Exercise :: Filter the data below, keeping only lines that contain "this".

Records for the task ::
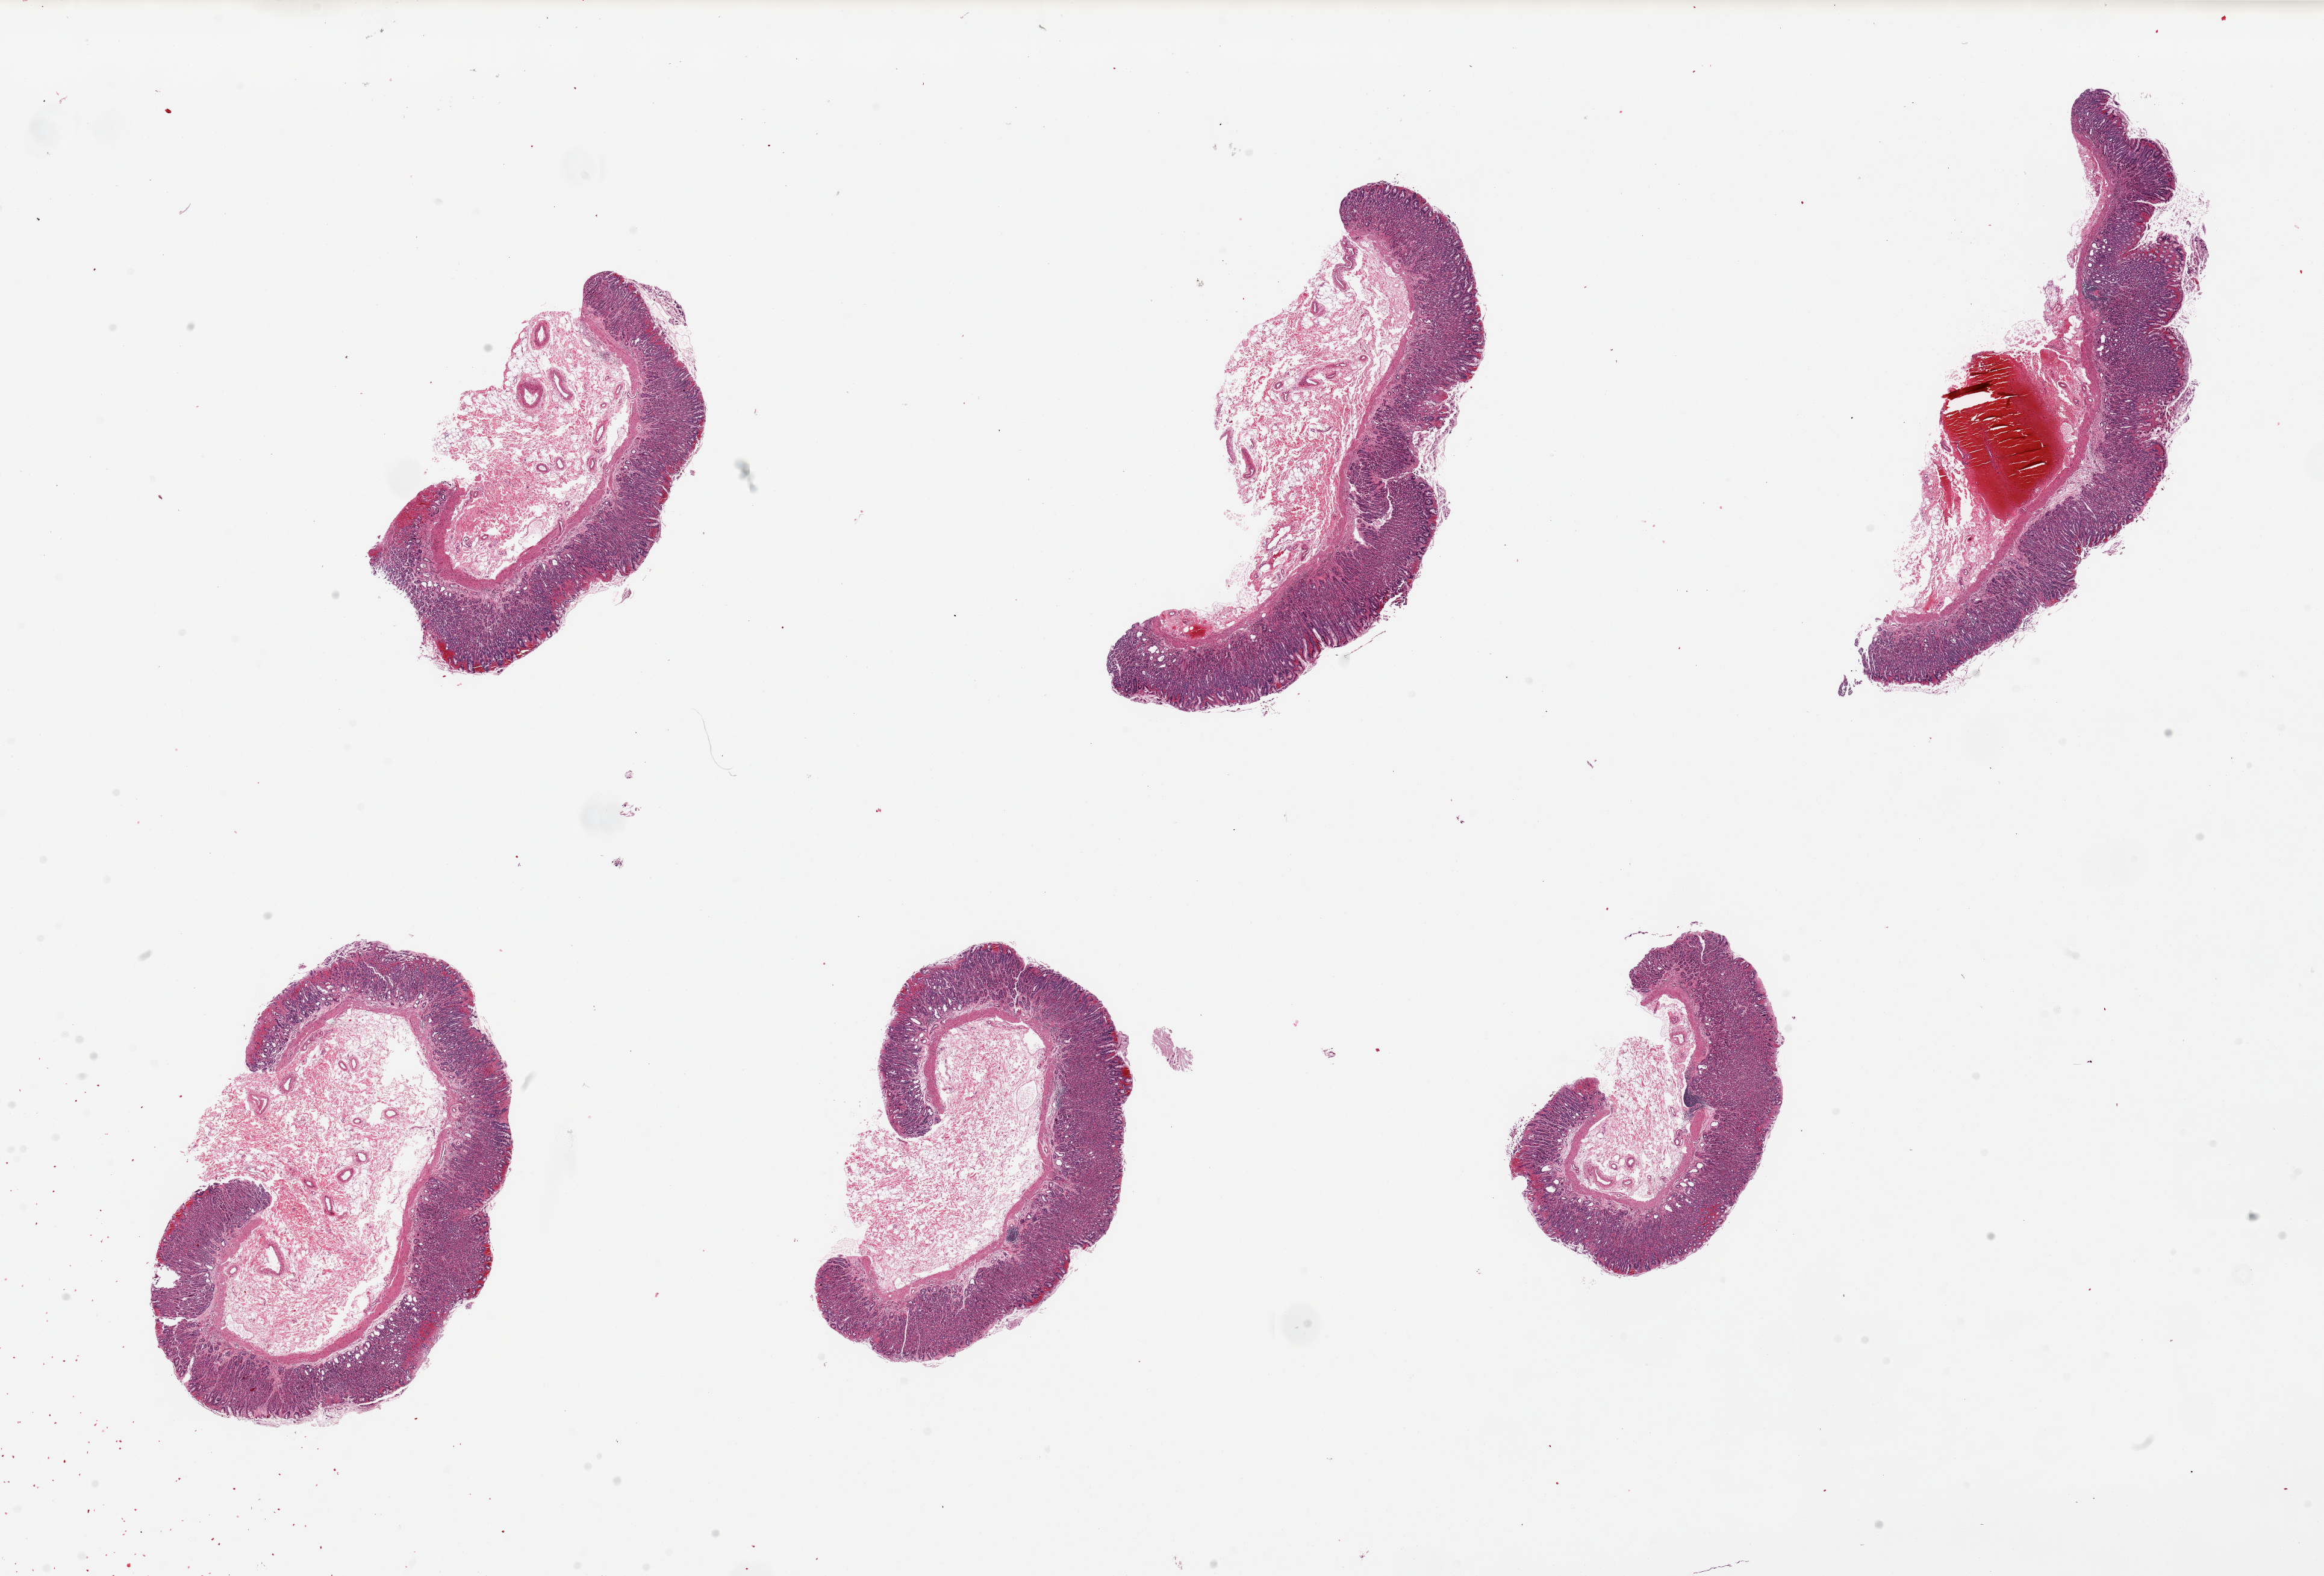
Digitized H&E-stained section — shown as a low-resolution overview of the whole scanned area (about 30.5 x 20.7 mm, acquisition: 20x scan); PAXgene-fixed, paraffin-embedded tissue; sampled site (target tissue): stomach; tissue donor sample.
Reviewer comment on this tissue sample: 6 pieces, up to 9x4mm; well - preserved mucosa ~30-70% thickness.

==

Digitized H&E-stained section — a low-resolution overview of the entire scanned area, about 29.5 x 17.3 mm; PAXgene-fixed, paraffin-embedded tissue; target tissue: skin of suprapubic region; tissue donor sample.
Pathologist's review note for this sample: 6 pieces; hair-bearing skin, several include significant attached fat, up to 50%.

Exercise response ::
Reviewer comment on this tissue sample: 6 pieces, up to 9x4mm; well - preserved mucosa ~30-70% thickness.
Pathologist's review note for this sample: 6 pieces; hair-bearing skin, several include significant attached fat, up to 50%.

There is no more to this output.